(DATA EXTRACTS)

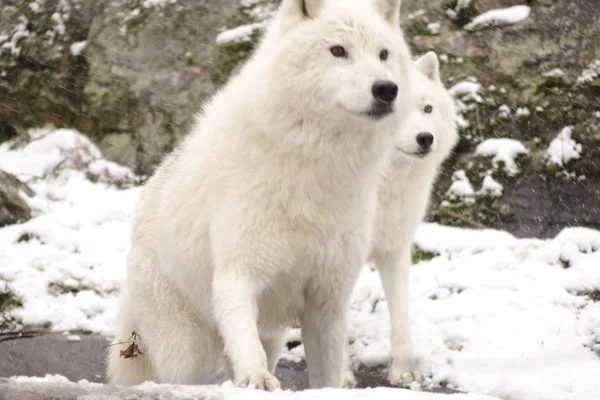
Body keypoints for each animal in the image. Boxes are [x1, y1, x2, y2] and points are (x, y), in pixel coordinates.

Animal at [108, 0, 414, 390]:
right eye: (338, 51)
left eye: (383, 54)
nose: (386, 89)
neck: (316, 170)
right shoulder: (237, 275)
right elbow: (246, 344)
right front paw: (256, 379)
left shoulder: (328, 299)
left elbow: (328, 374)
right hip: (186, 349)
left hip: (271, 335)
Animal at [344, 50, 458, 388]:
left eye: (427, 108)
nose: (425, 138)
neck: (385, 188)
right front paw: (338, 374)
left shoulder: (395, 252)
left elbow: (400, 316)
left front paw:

(End DATA EXTRACTS)

> [EXERCISE DESCRIPTION] Quote the records above in full, dropping each picture.

> [OUTPUT]
Body keypoints for each animal in the image. Boxes are [x1, y1, x2, y2] and points are (x, y), in pixel coordinates.

Animal at [108, 0, 414, 390]:
right eye: (338, 51)
left eye: (383, 54)
nose: (386, 89)
neck: (316, 170)
right shoulder: (237, 275)
right elbow: (246, 344)
right front paw: (256, 379)
left shoulder: (328, 299)
left elbow: (328, 374)
right hip: (186, 349)
left hip: (271, 335)
Animal at [344, 50, 458, 388]:
left eye: (427, 108)
nose: (425, 138)
neck: (385, 188)
right front paw: (338, 374)
left shoulder: (395, 252)
left elbow: (400, 316)
left front paw:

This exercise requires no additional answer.